We have heard many lab-grown sellers talk about the ethics of their products. And we have natural diamond companies’ rejoinders to those claims.
But we don’t often hear from the people who actually work in diamond mines and fields, whose living depends on diamonds.
For Dorothée Gizenga (pictured), executive director of the Diamond Development Initiative (DDI), that crucial voice is missing. Her group has long advocated to improve conditions in the diamond fields.
In a statement her group issued last month, the DDI professed unease that lab-grown diamonds are now marketed as “ethical.” Gizenga worries that if diamond mining disappears—which some now actively hope for—it could have potentially horrific consequences for millions of people in some of the poorest countries in the world. It would be even more ironic if such catastrophic events occurred in the name of “ethics.”
“Artisanal diamond mining is the livelihood of millions of people,” Gizenga says. “They have an average of 10 dependents, including children. That is a significant amount of people depending on this industry. For them, that is the only livelihood that is available.”
These concerns are sometimes flippantly, or even callously, dismissed by lab-grown manufacturers. But they are real, they are not abstractions, and can’t be simply rationalized away.
Gizenga comes from NGO Partnership Africa Canada (now IMPACT), which was one of the original groups that publicized the blood diamonds issue. She is well aware of the dark side of diamond mining.
But she also says her group has made real progress in the diamond digging areas. It has developed the Maendeleo Diamond Standards, which lay out ways to improve working conditions and mitigate environmental impact in the diamond fields. A new pilot with Gemfair helps get miners better prices for what they find.
“The miners are actually eager to have better working conditions,” she says. “They are very thankful for it.

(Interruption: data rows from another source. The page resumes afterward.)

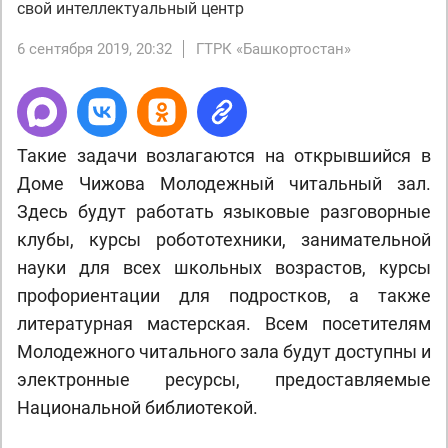
свой интеллектуальный центр
6 сентября 2019, 20:32
ГТРК «Башкортостан»
Такие задачи возлагаются на открывшийся в
Доме Чижова Молодежный читальный зал.
Здесь будут работать языковые разговорные
клубы, курсы робототехники, занимательной
науки для всех школьных возрастов, курсы
профориентации для подростков, а также
литературная мастерская. Всем посетителям
Молодежного читального зала будут доступны и
электронные ресурсы, предоставляемые
Национальной библиотекой.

“It doesn’t make sense to eliminate diamond mining but to invest and improve it. The best way to support change is to first know that change is possible. In the past, many believed that this is a hopeless situation, as people have been mining this way for over 100 years. We are proving it is not impossible. It’s not hopeless. It is very hopeful, when the right investments are made.”
As for the argument that lab-grown diamonds are more eco-friendly, she admits that diamond mining has an environmental impact.
“But there are ways to mitigate that impact,” she says. “The question is how to deal with Mother Nature in a way that you can restore the environment. Right now, the diamonds are being produced in a lab on a small scale so there is no environmental impact. But when the technology allows mass production, we don’t know what the impact will be. There is no analysis besides the companies’ claims.”
(I would also argue that recycled diamonds are a more eco-friendly product than lab-grown diamonds, which require factories to produce.)
Now it’s true, some lab-grown companies do donate to charity. But even sizable donations won’t match the impact that will be created by the end of mining.
Ideally, both the man-made and natural sectors would use ethics not as a marketing tool or a weapon, but as a guiding principle to improve their supply chains and their standards.
Gizenga feels that anyone in the market should ask about the origins of their diamonds and the conditions under which they are created. But she also thinks the current debate is way too narrow.
“Consumers need to be educated about the options that they have and the implications of their choice,” she says. “For us, the answer is not to buy natural diamonds. But help to make every diamond an ethical diamond.”